All robots in this paper are holonomic. This setting improves the training efficiency. We can utilize the hybrid planning framework in our previous work (He et al. 2022b) to handle extra optimization objectives and constraints, and improve the quality of the final motion trajectory at the back-end. In this paper, each robot have continuous action space \({a_t = [v_x,v_y]}\) in the range of \({[v_{\text {min}}, v_{\text {max}}]}\). These two parameters depend on the performance of motors. In fact, we scale the speed range to \([-1,1]\) during the training phase and rescale it during the environment update phase.

3.1.3 Reward setting

In this paper, we split the reward setting of the robot i into a basic configuration and a K-step lookahead reward setting. Note that we assume that each robot has integrated object detection module and can accurately identify whether the interaction object is a human or another robot.
▬▬▬▬▬▬▬▬▬▬
TO-DO ITEM: Rewrite the robot-motion passage from "All robots in" to "environment update phase.", renaming "motors" as "actuators". The data after the robot-motion passage can be ignored.
▬▬▬▬▬▬▬▬▬▬
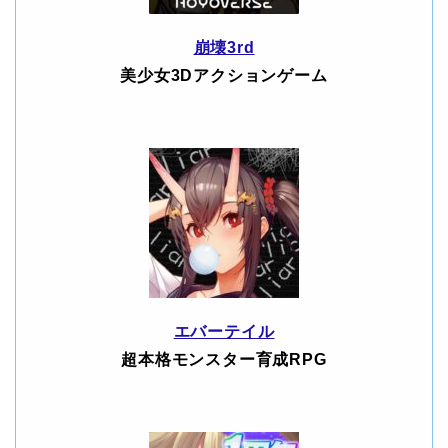
崩壊3rd
美少女3Dアクションゲーム
エバーテイル
超本格モンスター育成RPG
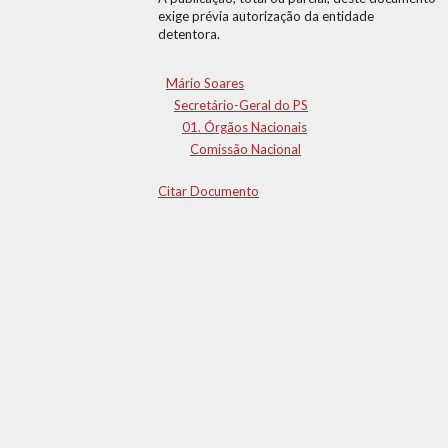
exige prévia autorização da entidade
detentora.
Mário Soares
Secretário-Geral do PS
01. Órgãos Nacionais
Comissão Nacional
Citar Documento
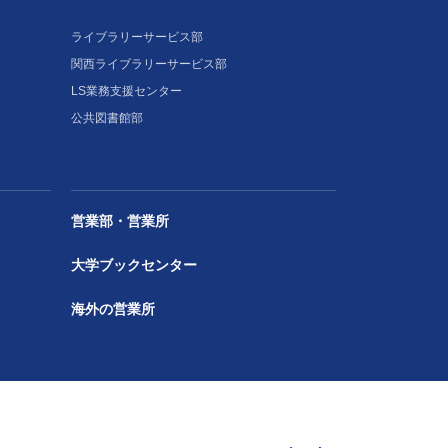
ライブラリーサービス部
関西ライブラリーサービス部
LS業務支援センター
公共図書館部
営業部・営業所
大学ブックセンター
海外の営業所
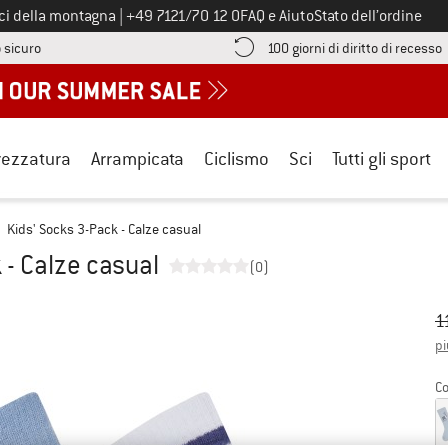
Chiamaci al numero
ici della montagna
|
+49 7121/70 12 0
FAQ e Aiuto
Stato dell’ordine
Qui trovi le informazioni di pagamento! Si apre in una casella informa
V
 sicuro
100 giorni di diritto di recesso
rezzatura
Arrampicata
Ciclismo
Sci
Tutti gli sport
Kids' Socks 3-Pack - Calze casual
 - Calze casual
(0)
Pr
Pr
1
pi
Co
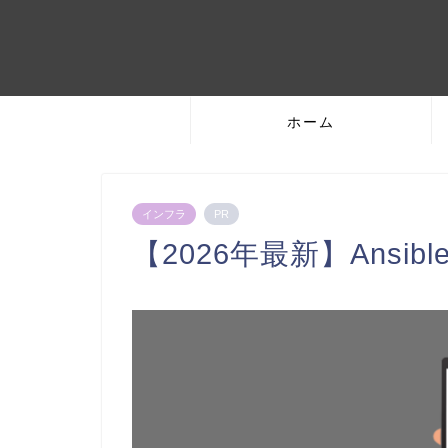
ホーム
インフラ
PR
【2026年最新】Ansi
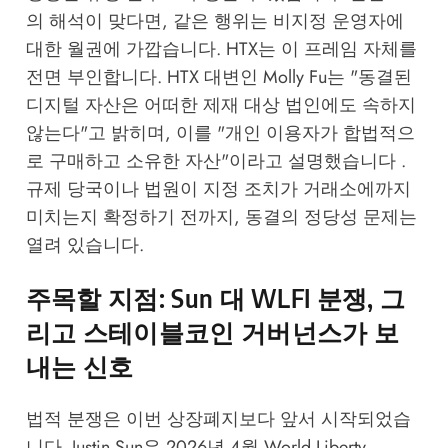
의 해석이 맞다면, 같은 행위는 비지정 운영자에
대한 월권에 가깝습니다. HTX는 이 프레임 자체를
전면 부인합니다. HTX 대변인 Molly Fu는 "동결된
디지털 자산은 어떠한 제재 대상 법인에도 속하지
않는다"고 밝히며, 이를 "개인 이용자가 합법적으
로 구매하고 소유한 자산"이라고 설명했습니다 .
규제 당국이나 법원이 지정 조치가 거래소에까지
미치는지 확정하기 전까지, 동결의 정당성 문제는
열려 있습니다.
주목할 지점: Sun 대 WLFI 분쟁, 그
리고 스테이블코인 거버넌스가 보
내는 신호
법적 분쟁은 이번 상장폐지보다 앞서 시작되었습
니다. Justin Sun은 2026년 4월 World Liberty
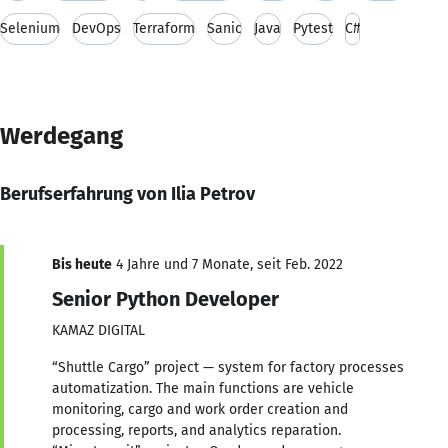
Selenium
DevOps
Terraform
Sanic
Java
Pytest
C#
Werdegang
Berufserfahrung von Ilia Petrov
Bis heute
4 Jahre und 7 Monate, seit Feb. 2022
Senior Python Developer
KAMAZ DIGITAL
“Shuttle Cargo” project — system for factory processes
automatization. The main functions are vehicle
monitoring, cargo and work order creation and
processing, reports, and analytics reparation.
▬▬▬▬▬▬▬▬▬▬
SOLUTION TO THIS EXERCISE:
All robots in this paper are holonomic. This setting improves the training efficiency. We can utilize the hybrid planning framework in our previous work (He et al. 2022b) to handle extra optimization objectives and constraints, and improve the quality of the final motion trajectory at the back-end. In this paper, each robot have continuous action space \({a_t = [v_x,v_y]}\) in the range of \({[v_{\text {min}}, v_{\text {max}}]}\). These two parameters depend on the performance of actuators. In fact, we scale the speed range to \([-1,1]\) during the training phase and rescale it during the environment update phase.